Cellphones a flight risk? Could be on some Boeing planes, US aviation authority says
- Some 737 and 777 models equipped with cockpit screens vulnerable to ‘blanking’ due to interference from Wi-fi, mobile phones
- Potentially hundreds of planes worldwide still flying with systems found unsafe by US Federal Aviation Administration

US government officials in 2014 revealed an alarming safety issue: passenger cellphones and other types of radio signals could pose a crash threat to some models of Boeing 737 and 777 aircraft.
More than 1,300 planes registered in the US were equipped with cockpit screens vulnerable to interference from Wi-fi, mobile phones and even outside frequencies such as weather radar, according to the US Federal Aviation Administration, which gave airlines until November 2019 to replace the units made by Honeywell International.

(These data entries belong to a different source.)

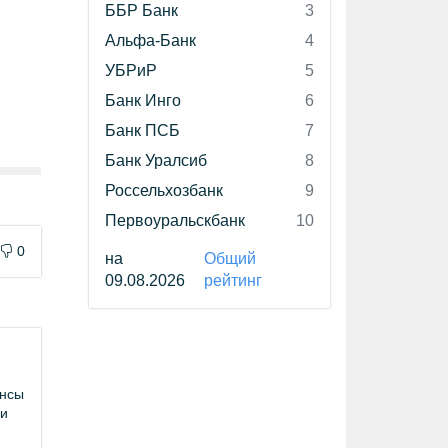
ББР Банк
3
Альфа-Банк
4
УБРиР
5
Банк Инго
6
Банк ПСБ
7
Банк Уралсиб
8
Россельхозбанк
9
Первоуральскбанк
10
0
на
Общий
09.08.2026
рейтинг
ансы
ни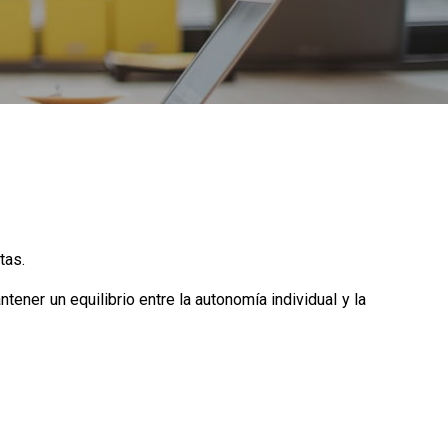
tas.
ener un equilibrio entre la autonomía individual y la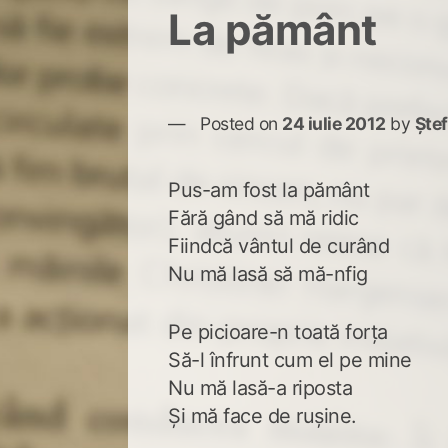
La pământ
Posted on
24 iulie 2012
by
Ște
Pus-am fost la pământ
Fără gând să mă ridic
Fiindcă vântul de curând
Nu mă lasă să mă-nfig
Pe picioare-n toată forța
Să-l înfrunt cum el pe mine
Nu mă lasă-a riposta
Și mă face de rușine.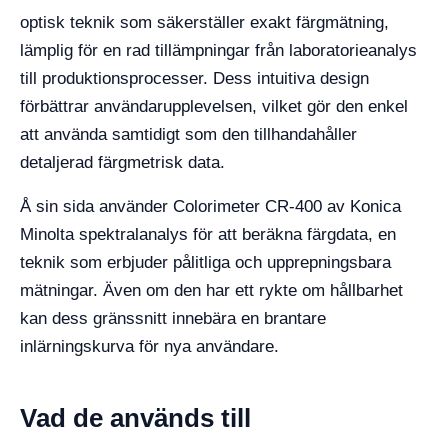
optisk teknik som säkerställer exakt färgmätning,
lämplig för en rad tillämpningar från laboratorieanalys
till produktionsprocesser. Dess intuitiva design
förbättrar användarupplevelsen, vilket gör den enkel
att använda samtidigt som den tillhandahåller
detaljerad färgmetrisk data.
Å sin sida använder Colorimeter CR-400 av Konica
Minolta spektralanalys för att beräkna färgdata, en
teknik som erbjuder pålitliga och upprepningsbara
mätningar. Även om den har ett rykte om hållbarhet
kan dess gränssnitt innebära en brantare
inlärningskurva för nya användare.
Vad de används till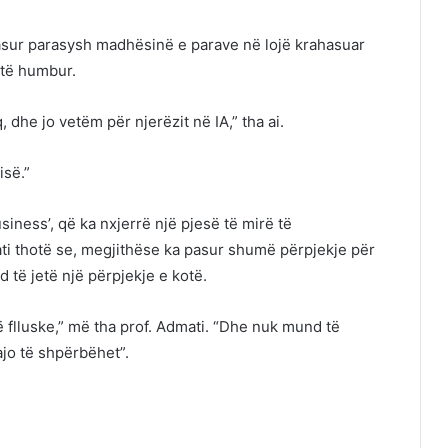
pasur parasysh madhësinë e parave në lojë krahasuar
 të humbur.
 dhe jo vetëm për njerëzit në IA,” tha ai.
isë.”
iness’, që ka nxjerrë një pjesë të mirë të
ati thotë se, megjithëse ka pasur shumë përpjekje për
d të jetë një përpjekje e kotë.
 flluske,” më tha prof. Admati. “Dhe nuk mund të
ajo të shpërbëhet”.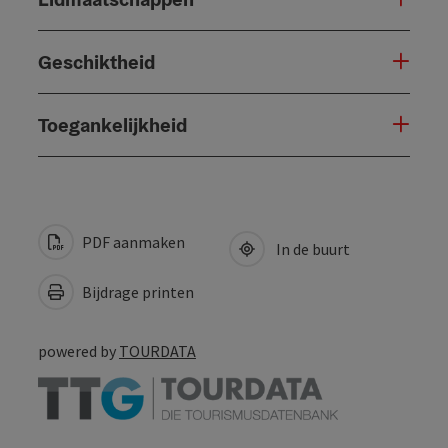
Geschiktheid
Toegankelijkheid
PDF aanmaken
In de buurt
Bijdrage printen
powered by
TOURDATA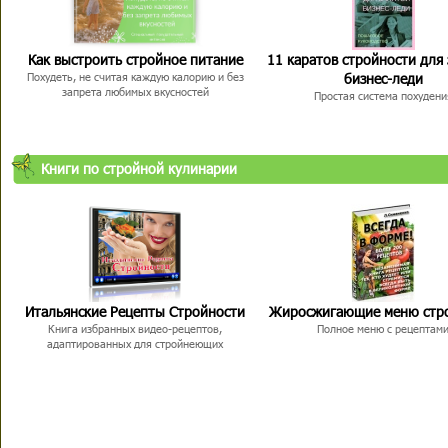
Как выстроить стройное питание
11 каратов стройности для
бизнес-леди
Похудеть, не считая каждую калорию и без
запрета любимых вкусностей
Простая система похудени
Книги по стройной кулинарии
Итальянские Рецепты Стройности
Жиросжигающие меню стр
Книга избранных видео-рецептов,
Полное меню с рецептам
адаптированных для стройнеющих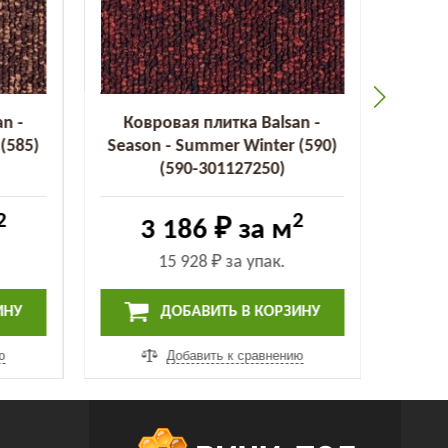
n -
Ковровая плитка Balsan -
Ков
(585)
Season - Summer Winter (590)
Seaso
(590-301127250)
2
2
3 186 ₽
за м
15 928 ₽
за упак.
ИНУ
ДОБАВИТЬ В КОРЗИНУ
ю
Добавить к сравнению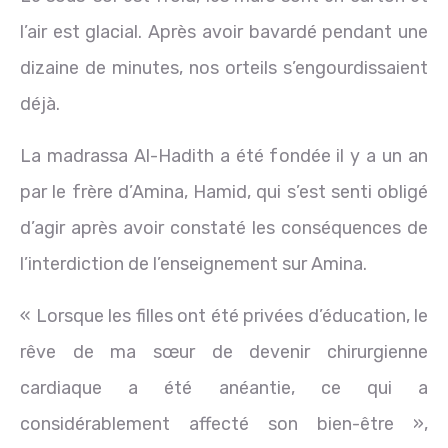
l’air est glacial. Après avoir bavardé pendant une
dizaine de minutes, nos orteils s’engourdissaient
déjà.
La madrassa Al-Hadith a été fondée il y a un an
par le frère d’Amina, Hamid, qui s’est senti obligé
d’agir après avoir constaté les conséquences de
l’interdiction de l’enseignement sur Amina.
« Lorsque les filles ont été privées d’éducation, le
rêve de ma sœur de devenir chirurgienne
cardiaque a été anéantie, ce qui a
considérablement affecté son bien-être »,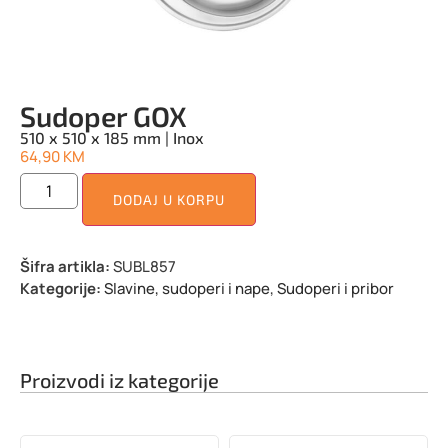
Sudoper GOX
510 x 510 x 185 mm | Inox
64,90
KM
DODAJ U KORPU
Šifra artikla:
SUBL857
Kategorije:
Slavine, sudoperi i nape
,
Sudoperi i pribor
Proizvodi iz kategorije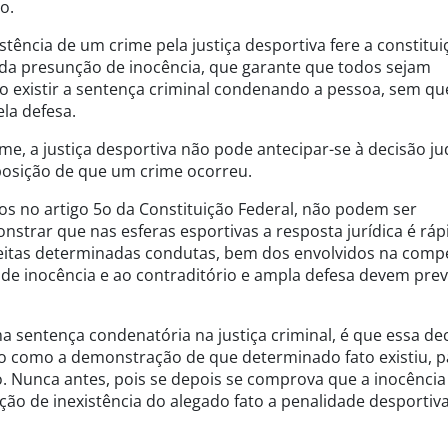
o.
tência de um crime pela justiça desportiva fere a constitui
al da presunção de inocência, que garante que todos sejam
 existir a sentença criminal condenando a pessoa, sem qu
la defesa.
e, a justiça desportiva não pode antecipar-se à decisão jud
posição de que um crime ocorreu.
idos no artigo 5o da Constituição Federal, não podem ser
strar que nas esferas esportivas a resposta jurídica é ráp
eitas determinadas condutas, bem dos envolvidos na compe
o de inocência e ao contraditório e ampla defesa devem prev
 sentença condenatória na justiça criminal, é que essa de
o como a demonstração de que determinado fato existiu, p
to. Nunca antes, pois se depois se comprova que a inocência
ção de inexistência do alegado fato a penalidade desportiva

Today, potentially hundreds of planes worldwide are still flying with the unsafe systems cited in the FAA report. Flight-critical data including airspeed, altitude and navigation could disappear and “result in loss of airplane control at an altitude insufficient for recovery”, the FAA said in the safety bulletin, known as an airworthiness directive.
Honeywell has not heard of any blanking display screens caused by mobile phones or other radio frequencies while an airplane was in flight, spokeswoman Nina Krauss said.
Due to no known cause for a known recurring problem, I refused the aircraft for the next leg
When airlines and Honeywell argued that radio signals were unlikely to cause safety problems during flight, though, the FAA countered that it had run tests on in-service planes – and the aircraft flunked.